Peter Misselbrook's Blog
Feb 3 2019 - Psalm 16 – No good thing apart from God

David begins this psalm of devotion with a plea that God would keep him safe. We do not know what threat David faced but he knows that God is the one who can save and protect him.

Though David takes delight in those around him who share his faith (v.3), he knows that his safety and security lies in God alone. "Apart from you", he says, "I have no good thing." He is conscious that God has blessed him and protected him in the past. It was God who enabled him to overcome the lion and the bear when he was looking after his father's sheep in the hills of Judea. It was God who protected him from Goliath whom he went out to fight armed only with a sling. It was God who protected him when Saul pursued him with his army of soldiers. David is confident that God will protect him now, unlike the idols who can neither speak nor act.

David trusts in the living God who has blessed him beyond measure: his "boundary lines have fallen … in pleasant places"; he has "a delightful inheritance." For David this is not simply, or even primarily, that he has been given an earthly kingdom with all its riches; he recognises that his true inheritance and riches are found in the Lord himself.  "Lord", he declares, "you alone are my portion and my cup."  Here is a man who knows God, and who delights in him (v.7), who keeps his eyes fixed on him and is confident that he is secure in him (v.8).

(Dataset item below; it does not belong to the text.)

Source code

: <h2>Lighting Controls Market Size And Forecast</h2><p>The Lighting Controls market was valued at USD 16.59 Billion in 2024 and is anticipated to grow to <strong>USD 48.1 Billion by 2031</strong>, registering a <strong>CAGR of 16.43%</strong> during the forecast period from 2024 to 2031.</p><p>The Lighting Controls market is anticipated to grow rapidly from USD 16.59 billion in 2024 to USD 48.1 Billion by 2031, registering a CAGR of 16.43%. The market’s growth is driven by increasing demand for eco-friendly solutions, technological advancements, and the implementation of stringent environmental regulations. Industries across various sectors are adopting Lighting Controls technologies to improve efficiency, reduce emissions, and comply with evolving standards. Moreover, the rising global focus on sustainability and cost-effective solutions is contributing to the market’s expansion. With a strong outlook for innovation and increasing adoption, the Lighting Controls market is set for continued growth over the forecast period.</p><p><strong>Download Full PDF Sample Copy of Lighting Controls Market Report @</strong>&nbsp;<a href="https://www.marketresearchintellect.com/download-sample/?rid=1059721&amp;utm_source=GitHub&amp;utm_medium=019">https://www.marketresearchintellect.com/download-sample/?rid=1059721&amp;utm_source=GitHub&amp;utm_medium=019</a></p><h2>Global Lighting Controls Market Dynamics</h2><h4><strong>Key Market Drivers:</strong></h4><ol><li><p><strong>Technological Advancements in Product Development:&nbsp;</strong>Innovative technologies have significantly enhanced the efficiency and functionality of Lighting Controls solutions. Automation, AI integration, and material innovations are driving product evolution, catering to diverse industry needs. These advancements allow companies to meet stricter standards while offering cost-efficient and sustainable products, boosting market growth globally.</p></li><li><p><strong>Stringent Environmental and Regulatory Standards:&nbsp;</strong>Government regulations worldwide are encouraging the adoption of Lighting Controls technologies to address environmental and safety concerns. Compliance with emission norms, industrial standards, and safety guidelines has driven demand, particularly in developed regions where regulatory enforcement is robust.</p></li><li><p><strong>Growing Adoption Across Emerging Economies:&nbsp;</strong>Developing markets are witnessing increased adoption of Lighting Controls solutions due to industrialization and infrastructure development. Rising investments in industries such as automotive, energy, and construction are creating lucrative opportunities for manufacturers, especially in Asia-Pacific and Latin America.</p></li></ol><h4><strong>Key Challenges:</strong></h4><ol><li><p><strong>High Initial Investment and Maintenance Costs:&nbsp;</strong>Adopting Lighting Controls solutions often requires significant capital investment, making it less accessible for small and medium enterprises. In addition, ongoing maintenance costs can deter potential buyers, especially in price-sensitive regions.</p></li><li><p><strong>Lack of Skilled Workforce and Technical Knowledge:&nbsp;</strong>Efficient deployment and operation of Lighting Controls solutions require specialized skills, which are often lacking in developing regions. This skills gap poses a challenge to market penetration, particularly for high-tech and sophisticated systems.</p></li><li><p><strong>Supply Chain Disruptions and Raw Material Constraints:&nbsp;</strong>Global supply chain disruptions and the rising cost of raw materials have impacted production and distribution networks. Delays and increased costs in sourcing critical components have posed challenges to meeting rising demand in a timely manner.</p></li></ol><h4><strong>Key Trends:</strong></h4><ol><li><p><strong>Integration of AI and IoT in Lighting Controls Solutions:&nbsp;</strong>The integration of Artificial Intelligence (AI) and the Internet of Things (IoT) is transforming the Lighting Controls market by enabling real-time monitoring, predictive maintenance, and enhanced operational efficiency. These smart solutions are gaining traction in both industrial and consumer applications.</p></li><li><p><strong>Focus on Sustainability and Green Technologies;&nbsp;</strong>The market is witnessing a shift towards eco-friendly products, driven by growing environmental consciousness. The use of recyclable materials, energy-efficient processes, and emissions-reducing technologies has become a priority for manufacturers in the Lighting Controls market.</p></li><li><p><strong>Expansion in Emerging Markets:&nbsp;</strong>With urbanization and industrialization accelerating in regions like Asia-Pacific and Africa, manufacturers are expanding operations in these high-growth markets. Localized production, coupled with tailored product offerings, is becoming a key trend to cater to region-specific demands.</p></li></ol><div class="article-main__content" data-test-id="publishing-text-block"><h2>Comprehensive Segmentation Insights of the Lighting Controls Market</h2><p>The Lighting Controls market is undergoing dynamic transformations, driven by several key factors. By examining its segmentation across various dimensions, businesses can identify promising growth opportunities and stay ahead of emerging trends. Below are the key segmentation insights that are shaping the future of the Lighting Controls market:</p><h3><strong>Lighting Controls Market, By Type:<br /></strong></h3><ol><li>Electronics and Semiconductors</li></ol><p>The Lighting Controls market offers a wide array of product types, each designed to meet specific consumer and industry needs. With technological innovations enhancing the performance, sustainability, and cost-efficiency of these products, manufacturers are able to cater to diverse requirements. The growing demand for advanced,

That confidence enables him not only to rejoice in all that life may bring, it assures him of God's continued blessing even in the face of death. He is confident that the one who has made known to him the path of life will not abandon him in death. Rather, the Lord will fill him with joy in his presence, with eternal pleasures at God's right hand (vv.10-11).

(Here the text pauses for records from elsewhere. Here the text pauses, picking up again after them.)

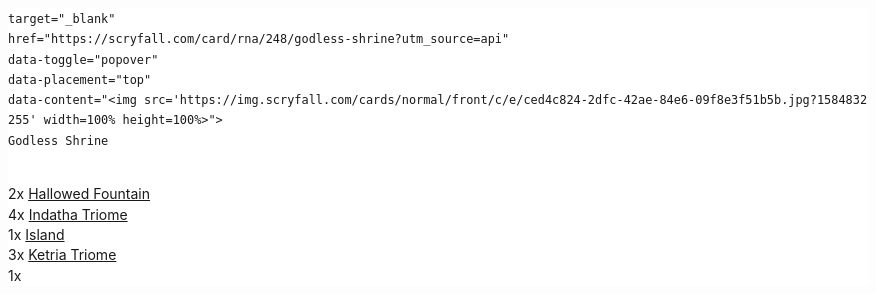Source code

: 	target="_blank"
	href="https://scryfall.com/card/rna/248/godless-shrine?utm_source=api"
	data-toggle="popover"
	data-placement="top"
	data-content="<img src='https://img.scryfall.com/cards/normal/front/c/e/ced4c824-2dfc-42ae-84e6-09f8e3f51b5b.jpg?1584832255' width=100% height=100%>">
	Godless Shrine
</a>
                    <br />
                    2x 
<a
	class="accented-link"
	target="_blank"
	href="https://scryfall.com/card/rna/251/hallowed-fountain?utm_source=api"
	data-toggle="popover"
	data-placement="top"
	data-content="<img src='https://img.scryfall.com/cards/normal/front/f/9/f97a6d34-03ab-49f1-b02e-405b733f8843.jpg?1584832278' width=100% height=100%>">
	Hallowed Fountain
</a>
                    <br />
                    4x 
<a
	class="accented-link"
	target="_blank"
	href="https://scryfall.com/card/iko/248/indatha-triome?utm_source=api"
	data-toggle="popover"
	data-placement="top"
	data-content="<img src='https://img.scryfall.com/cards/normal/front/2/b/2b74bb81-fb9a-40e5-a941-e517430b52f5.jpg?1586959139' width=100% height=100%>">
	Indatha Triome
</a>
                    <br />
                    1x 
<a
	class="accented-link"
	target="_blank"
	href="https://scryfall.com/card/thb/280/island?utm_source=api"
	data-toggle="popover"
	data-placement="top"
	data-content="<img src='https://img.scryfall.com/cards/normal/front/9/2/92daaa39-cd2f-4c03-8f41-92d99d0a3366.jpg?1587684164' width=100% height=100%>">
	Island
</a>
                    <br />
                    3x 
<a
	class="accented-link"
	target="_blank"
	href="https://scryfall.com/card/iko/250/ketria-triome?utm_source=api"
	data-toggle="popover"
	data-placement="top"
	data-content="<img src='https://img.scryfall.com/cards/normal/front/a/2/a249b1f4-2b22-4b67-a207-e0c4ae95d2e1.jpg?1586470069' width=100% height=100%>">
	Ketria Triome
</a>
                    <br />
                    1x 
<a
	class="accented-link"
	target="_blank"
	href="https://scryfall.com/card/thb/284/mountain?utm_source=api"
	data-toggle="popover"
	data-placement="top"
	data-content="<img src='https://img.scryfall.com/cards/normal/front/d/c/dc3f4154-9347-4ceb-8744-9f1ace90d33f.jpg?1581482260' width=100% height=100%>">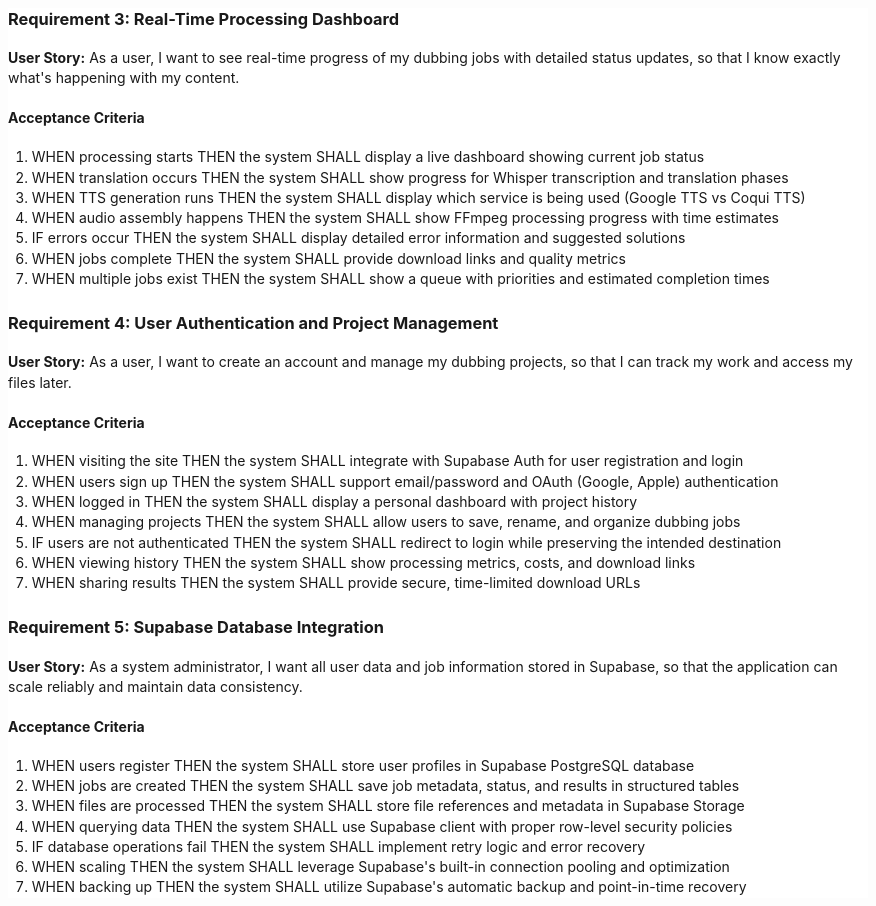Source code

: ### Requirement 3: Real-Time Processing Dashboard

**User Story:** As a user, I want to see real-time progress of my dubbing jobs with detailed status updates, so that I know exactly what's happening with my content.

#### Acceptance Criteria

1. WHEN processing starts THEN the system SHALL display a live dashboard showing current job status
2. WHEN translation occurs THEN the system SHALL show progress for Whisper transcription and translation phases
3. WHEN TTS generation runs THEN the system SHALL display which service is being used (Google TTS vs Coqui TTS)
4. WHEN audio assembly happens THEN the system SHALL show FFmpeg processing progress with time estimates
5. IF errors occur THEN the system SHALL display detailed error information and suggested solutions
6. WHEN jobs complete THEN the system SHALL provide download links and quality metrics
7. WHEN multiple jobs exist THEN the system SHALL show a queue with priorities and estimated completion times

### Requirement 4: User Authentication and Project Management

**User Story:** As a user, I want to create an account and manage my dubbing projects, so that I can track my work and access my files later.

#### Acceptance Criteria

1. WHEN visiting the site THEN the system SHALL integrate with Supabase Auth for user registration and login
2. WHEN users sign up THEN the system SHALL support email/password and OAuth (Google, Apple) authentication
3. WHEN logged in THEN the system SHALL display a personal dashboard with project history
4. WHEN managing projects THEN the system SHALL allow users to save, rename, and organize dubbing jobs
5. IF users are not authenticated THEN the system SHALL redirect to login while preserving the intended destination
6. WHEN viewing history THEN the system SHALL show processing metrics, costs, and download links
7. WHEN sharing results THEN the system SHALL provide secure, time-limited download URLs

### Requirement 5: Supabase Database Integration

**User Story:** As a system administrator, I want all user data and job information stored in Supabase, so that the application can scale reliably and maintain data consistency.

#### Acceptance Criteria

1. WHEN users register THEN the system SHALL store user profiles in Supabase PostgreSQL database
2. WHEN jobs are created THEN the system SHALL save job metadata, status, and results in structured tables
3. WHEN files are processed THEN the system SHALL store file references and metadata in Supabase Storage
4. WHEN querying data THEN the system SHALL use Supabase client with proper row-level security policies
5. IF database operations fail THEN the system SHALL implement retry logic and error recovery
6. WHEN scaling THEN the system SHALL leverage Supabase's built-in connection pooling and optimization
7. WHEN backing up THEN the system SHALL utilize Supabase's automatic backup and point-in-time recovery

We have far greater reason for such confidence than did David. Acts 2 records that when Peter preached to the crowds on the day of Pentecost he quoted this psalm with David's affirmation, "You will not abandon me to the realm of the dead; you will not let your holy one see decay." Peter pointed out that David had died and was buried. David, said Peter, was speaking prophetically about his greater son, the Lord Jesus Christ. Jesus was crucified and his dead body was laid in a tomb not far from where Peter was preaching. But God did not leave Jesus in that tomb; his body did not see decay but was raised from the dead. Jesus is now exalted to God's right hand in the heavens.

Our confidence that God will not abandon us in death is grounded in the character of the God we have come to know in the Lord Jesus Christ. He is the living God who raised Jesus from the dead. He is the loving God who gave his Son for us. Jesus is the one who has broken the power of death for us and has gone to prepare a place for us in his Father's house. We can trust God. We can be certain that nothing in life or in death will be able to separate us from the love of God in the Lord Jesus. He has made known to us the path of life and will fill us with joy in his presence, with eternal pleasures at his right hand.

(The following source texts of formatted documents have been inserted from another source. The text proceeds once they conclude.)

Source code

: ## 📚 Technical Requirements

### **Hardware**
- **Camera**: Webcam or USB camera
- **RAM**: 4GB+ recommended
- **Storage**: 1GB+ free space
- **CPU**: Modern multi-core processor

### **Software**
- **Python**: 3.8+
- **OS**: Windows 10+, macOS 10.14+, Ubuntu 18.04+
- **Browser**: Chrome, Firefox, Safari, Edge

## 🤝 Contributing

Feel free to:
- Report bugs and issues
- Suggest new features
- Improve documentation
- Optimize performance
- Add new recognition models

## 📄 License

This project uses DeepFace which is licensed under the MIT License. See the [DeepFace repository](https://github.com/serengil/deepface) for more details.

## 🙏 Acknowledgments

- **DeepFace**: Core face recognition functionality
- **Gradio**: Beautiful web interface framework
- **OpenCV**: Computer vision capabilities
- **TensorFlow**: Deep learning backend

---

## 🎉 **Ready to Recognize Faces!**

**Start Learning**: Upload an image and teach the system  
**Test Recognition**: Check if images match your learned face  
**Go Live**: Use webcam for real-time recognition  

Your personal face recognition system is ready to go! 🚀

Living God, we thank you for this lovely psalm expressing David's delight in you and confidence in your care in life and in death. We thank you that Jesus has secured for us a delightful inheritance and that we who have taken refuge in him can be assured of his presence, protection and care in life and in death. Help us to keep our eyes fixed on him that we may be kept from fear and that our lives may be filled with confident praise and thanksgiving.